[antlr-interest] how to skip/read next n Characters (n is read form input)

Wed Nov 14 12:53:00 PST 2012

Hi,
finally I got a (Kindle-)copy of the ANTLR reference and read some 
chapters.
The cited example generates NullPointerExceptions:

Looking through the generated code I realized that 'b' is translated in 
Java to a List b_list = null;
b_list is never initialized to be a valid object. (no b_list = new 
ArrayList(); anywhere in the readNchars method)

This issue I fixed manually in the generated code...

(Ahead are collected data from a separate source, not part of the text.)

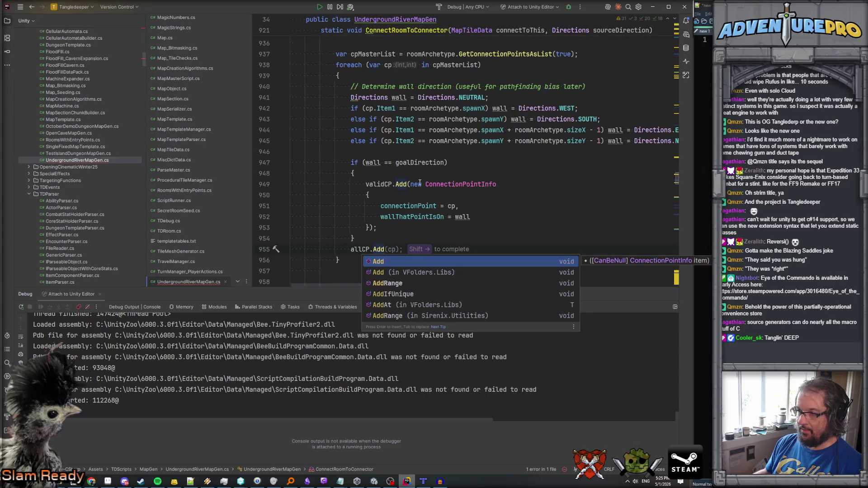
mouse_move(291, 184)
left_mouse_down()
mouse_move(432, 219)
mouse_move(434, 233)
left_mouse_up()
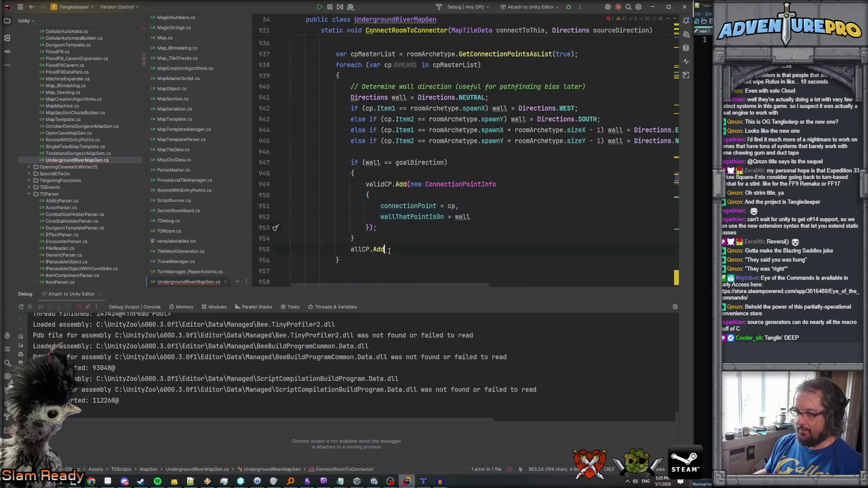
type("new ConnectionPointInfo {     connectionPoint = cp,     wallThatPointIsOn = wall });")
type("(")
key("Down")
key("Down")
key("End")
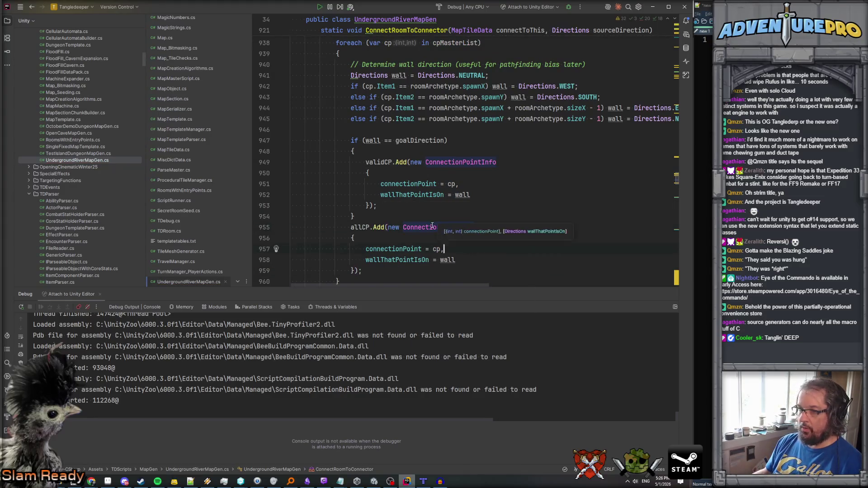
Comment the valid-connector check and add '//but also, track all of them just in case.'.
left_click(387, 129)
key("Return")
type("Valid in term,s ")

The second issue came up during runtime: an EarlyExitException is 
thrown.
According to the reference is occurs if "The recognizer did not match 
anything for a (..)+ loop."
This is (at least for me) quite odd. Since I also tried to match 
(b+=.)+ as well as (b+=CHAR)+

Best regards
Thomas

Am 2012-11-02 13:51, schrieb cd.barth at t-online.de:
> Thomas, I would use validating semantic predicate
>
> readNchars
> : NUM
>   (b+=CHAR)+ {$b.size()<=Integer.parseInt($NUM.text)}?
> ;
>
> The idea is from Ter's book The Definitive ANTLR Reference (ANTLR v3)
>
> Gruß Claus-Dieter
>
>
> -----Ursprüngliche Nachricht-----
> Von: Juancarlo Añez [mailto:apalala at gmail.com]
> Gesendet: Donnerstag, 1. November 2012 02:20
> An: Thomas Ruschival
> Cc: antlr-interest at antlr.org
> Betreff: Re: [antlr-interest] how to skip/read next n Characters (n
> is read form input)
>
> Thomas,
>
> ANTLR may be overkill or inadequate for what you're doing.
>
> I think you'd be better of with a program with a main loop that
> dispatches to different functions based on the escape code. Each
> function can affect the input position, or do anything else it
> pleases. It would be a handcrafted state machine.
>
> You can do this in Python or any of the friendly languages.
>
> Cheers,
>
> -- Juancarlo
>
> On Wed, Oct 31, 2012 at 12:17 PM, Thomas Ruschival
> <thomas at ruschival.de>wrote:
>
>> I am a humble EE with little grammar experience, please forgive my
>> ignorance and give me a hint how professionals would do the trick.
>>
>> I came up with a grammar for detecting commands "escape-sequences" 
>> in
>> a input text (for a UnifiedPOS printer) that reads numbers and 
>> boolean
>> argumets for escape sequence commands from the input stream.
>> I can read numeric arguments and use them as function parameters,
>> which function to be called is parsed correctly.
>> For instance "ESC|#rF" means "print feed revers # lines"
>>
>> The question is how to treat "ESC|#E" which means "send the next #
>> bytes untreated to the pinter" in other words:
>>
>> How can I use a number N that I detected on the input stream to read
>> and consume the next N characters 'un-lexed' and 'un-parsed' as
>> string/byte array?
>>
>> I was thinking using something like this in a parse action using the
>> 'input' member of the parser:
>>
>> for (int i=0; i<N; i++){
>>         output.append(input.LA(1));
>>         input.consume();
>> }
>>
>> But it doesn't seem very professional to me. Furthermore this gives 
>> me
>> tokens and not plain bytes....
>> Can you give me a hint?
>>
>> Thanks in advance
>> Thomas
>>
>> List: http://www.antlr.org/mailman/listinfo/antlr-interest
>> Unsubscribe:
>> 
>> http://www.antlr.org/mailman/options/antlr-interest/your-email-address
>>
>
>
>
> --
> Juancarlo *Añez*